Friday, April 29, 2011

Spring Garden - 1 month update

On April 2nd we planted our spring seedlings, and now, 4 weeks later, we're almost ready for our first harvest! The veggies have especially loved the intermittent rain and sun over the last few days.

Parsley, Cilantro, Sage

Spinach "Gigante"

Summer Cabbage

Red Leaf Lettuce

Buttercrunch Lettuce

Lacinato Kale

Mustard Greens

"Favio" the Fava Bean Plant

It's soon-to-be veggie heaven around here as we start to harvest from the garden as well as start our 8-week spring CSA from Hickory Mountain Farm next Wednesday. All veggies, all the time!

We also expanded the garden to make room for some summer vegetables. See all the extra room on the right?

The new batch will include tomatoes for sure, and maybe also some bell peppers and eggplants. We hope to get seedlings at the market tomorrow and will get them in the ground ASAP. Summertime approaches!

Wednesday, April 27, 2011

The Best Thing I Know How To Make

I've written about this before, but it's finally the time of year to celebrate it again. It's the cornerstone of my dessert-making expertise. The best use of strawberries possible. The reason I became obsessed with Smitten Kitchen. The clearest explanation of why strawberries and rhubarb grow from the ground at the same time of year.

Strawberry. Rhubarb. Crumble.

Deb's secret ingredient is lemon: juice in with the fruit, and zest in the crumble. Using lemon brightens it all up, sharpens the flavors, unifies the soft fragrant inside with the crispy buttery topping.

My secret ingredient is all in the berries. Red red red strawberries, from Rob at Whitted Bowers farm. Beautiful.

I'd purchased two quarts from Rob on Saturday morning at the market. Then saw rhubarb for the first time on Sunday afternoon at Weaver Street. I nearly jumped for joy, knew in my heart that the ruby stalks would soon be chopped and mixed in with the berries to become this, my favorite fruity treat of all time.

Strawberry-Rhubarb Crumble from Smitten Kitchen

Yields 6 to 8 servings.

For the topping:
1 1/3 cup flour
1 teaspoon baking powder
3 tablespoons sugar
3 tablespoons Demerara sugar (I use brown sugar)
Zest of one lemon
1/4 pound (1 stick or 4 ounces) unsalted butter, melted

For the filling:
1 1/2 cups rhubarb, chopped into 1-inch pieces
1 quart strawberries plus a few extras, hulled, quartered
Juice of one lemon
1/2 cup sugar
3 to 4 tablespoons cornstarch
Pinch of salt

1. Heat oven to 375°F. Prepare topping: In a mixing bowl, combine flour, baking powder, sugars and lemon zest and add the melted butter. Mix until small and large clumps form. Refrigerate until needed. (I put all the dry ingredients in a tupperware with a steady lid, then add the melted butter and mix it in with a fork, and then, with the top securely fastened, shake! Clumps will magically form in small and large sizes.)
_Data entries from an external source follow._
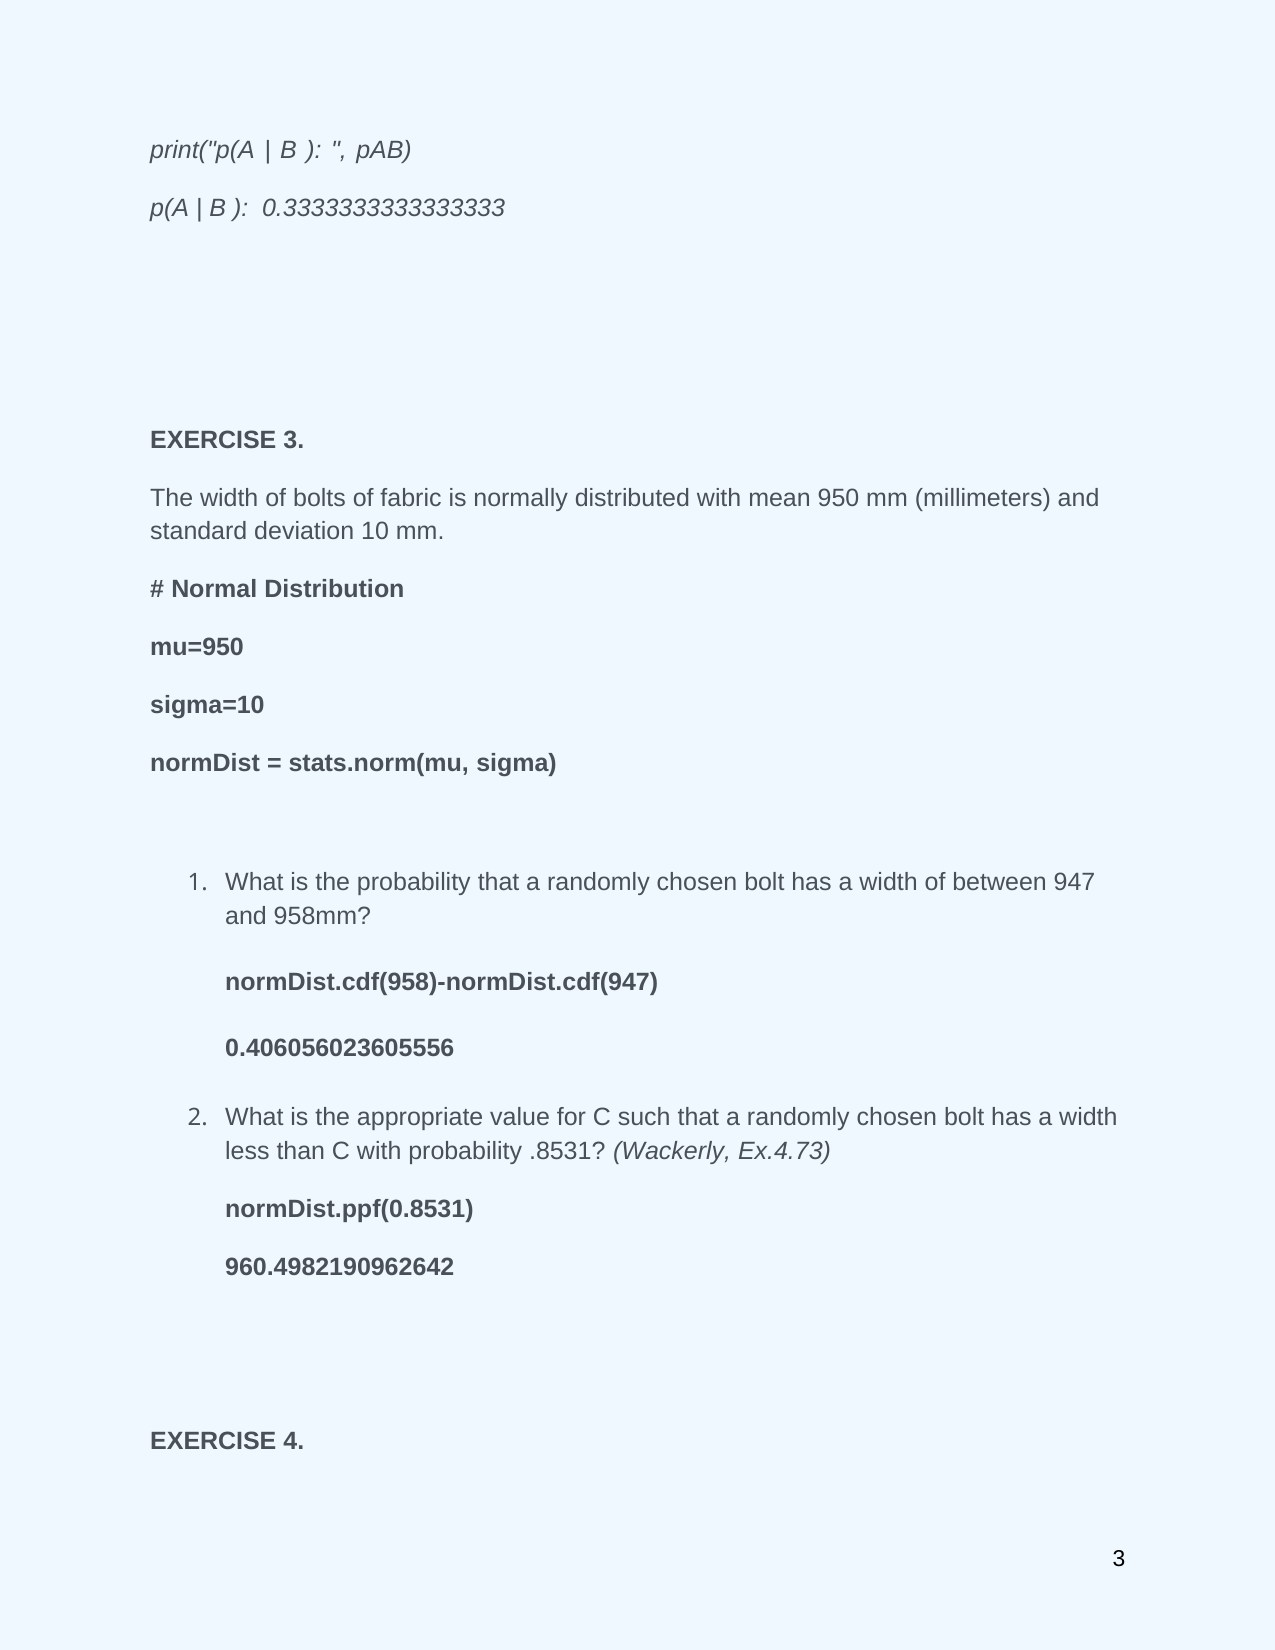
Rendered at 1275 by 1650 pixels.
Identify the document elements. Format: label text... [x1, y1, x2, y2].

text 0.406056023605556 [225, 1033, 1125, 1062]
text normDist.ppf(0.8531) [225, 1194, 1125, 1223]
text 960.4982190962642 [225, 1252, 1125, 1281]
text The width of bolts of fabric is normally distributed with mean 950 mm (millimeters) and standard deviation 10 mm. [150, 483, 1125, 545]
text print("p(A | B ): ", pAB) [150, 135, 1125, 164]
text sigma=10 [150, 690, 1125, 719]
text EXERCISE 4. [150, 1426, 1125, 1455]
text mu=950 [150, 632, 1125, 661]
list What is the appropriate value for C such that a randomly chosen bolt has a width less than C with probability .8531? (Wackerly, Ex.4.73) [187, 1099, 1125, 1165]
text normDist = stats.norm(mu, sigma) [150, 748, 1125, 777]
text p(A | B ): 0.3333333333333333 [150, 193, 1125, 222]
text EXERCISE 3. [150, 425, 1125, 454]
list What is the probability that a randomly chosen bolt has a width of between 947 and 958mm? [187, 864, 1125, 930]
text # Normal Distribution [150, 574, 1125, 603]
text normDist.cdf(958)-normDist.cdf(947) [225, 967, 1125, 996]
2. Prepare filling: Toss rhubarb, strawberries, lemon juice, sugar, cornstarch and a pinch of salt in a 9-inch deep-dish pie plate. (I use a 9x9 brownie pan.)

3. Remove topping from refrigerator and cover fruit thickly and evenly with topping. Place pie plate on a (foil-lined, if you really want to think ahead) baking sheet, and bake until crumble topping is golden brown in places and fruit is bubbling beneath, about 40 to 50 minutes.

Yes. This crumble is wonderful. I've eaten it with many people I love in years past, and this summer's first crumble was no different. I had three of my most favorite people, my Carrboro support system, waiting in my living room when this beauty came out of the oven.

The timing was perfect: I'd put the crumble in the oven at the start of a difficult phone conversation, and as it cooled on the stovetop less than an hour later, my heart was in need of a reassuring treat. The crumble, in combination with my beautiful friends, provided a sweet end to an emotional evening. Strawberries and rhubarb (and butter, and don't forget sugar) will bring a girl back to the beauty of the present moment better than any other springtime dessert I can imagine.

Saturday, April 16, 2011

Spring is here.

Welcome back.

The spring garden is planted, the soil as black and beautiful as ever. We've got tuscan kale, arugula, buttercrunch lettuce, mustard green, a purple lettuce, and some herbs going.

Sara and Kate both turned 28. We celebrated. I baked Deb's chocolate stout cake. It was real good, and easy, and had beer in it. Clearly a winner.

A friend brought zinnias for Kate and Sara's birthdays. Today I planted them in an old pair of crocs, inspired by this repurposing project.

The market is full of springtime goodness, including asparagus (!!) and the very first strawberries. The flowers came from the market too, for birthday celebrating.